• WORK TO BE COMPLETED
Output as a JSON list of strings everything from the line containing "country: PL" down through the end of the records below, one string per line and no blank lines. Leave the pictures out.

[Stored records]
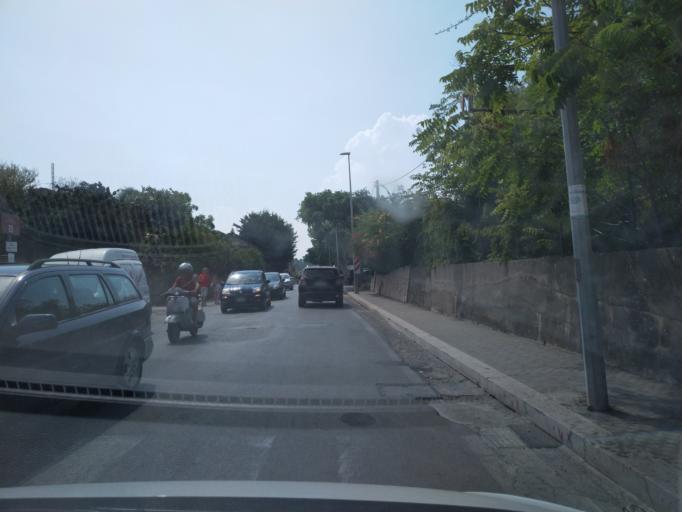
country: IT
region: Sicily
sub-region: Palermo
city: Cefalu
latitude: 38.0326
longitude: 14.0141
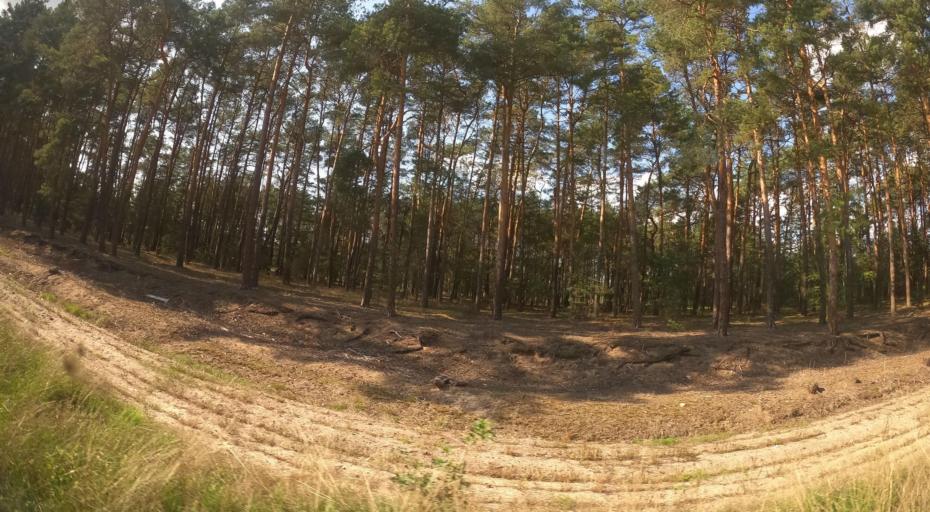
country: PL
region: Lubusz
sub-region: Powiat zielonogorski
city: Swidnica
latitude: 51.8675
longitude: 15.3146
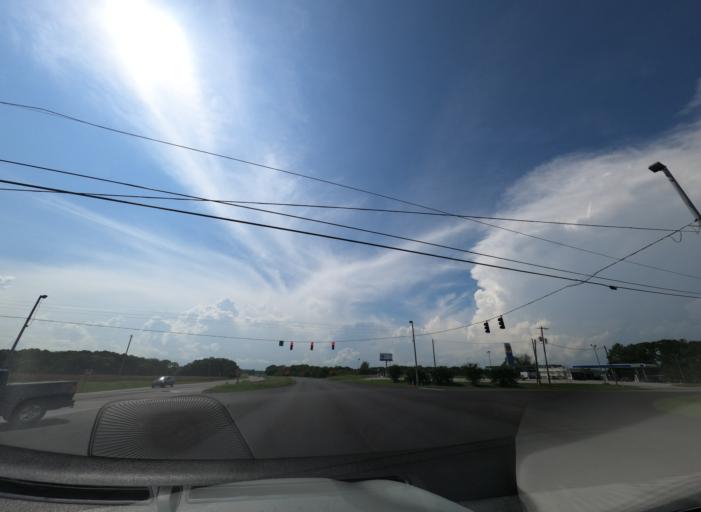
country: US
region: Alabama
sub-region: Lawrence County
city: Town Creek
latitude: 34.6852
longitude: -87.3087
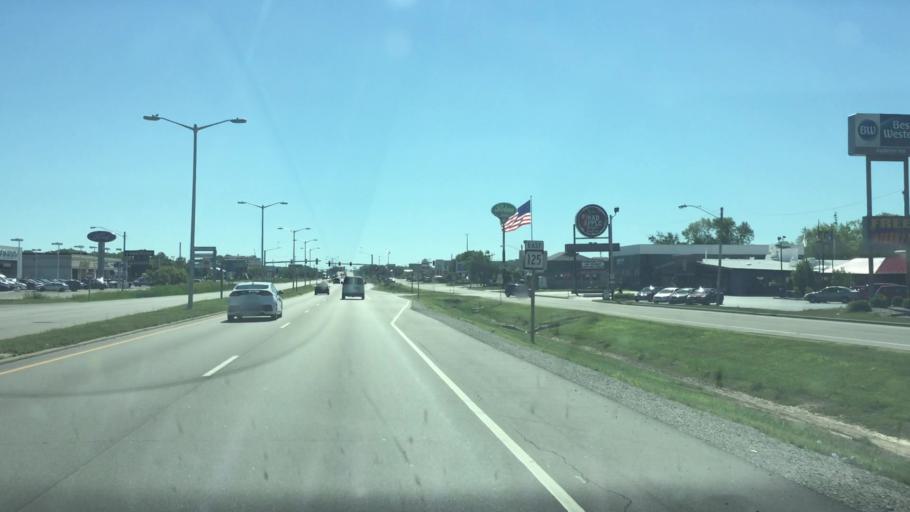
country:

• ANSWER TO THE PROBLEM
[
  "country: PL",
  "region: Lubusz",
  "sub-region: Powiat zielonogorski",
  "city: Swidnica",
  "latitude: 51.8675",
  "longitude: 15.3146",
  "country: US",
  "region: Alabama",
  "sub-region: Lawrence County",
  "city: Town Creek",
  "latitude: 34.6852",
  "longitude: -87.3087",
  "country:"
]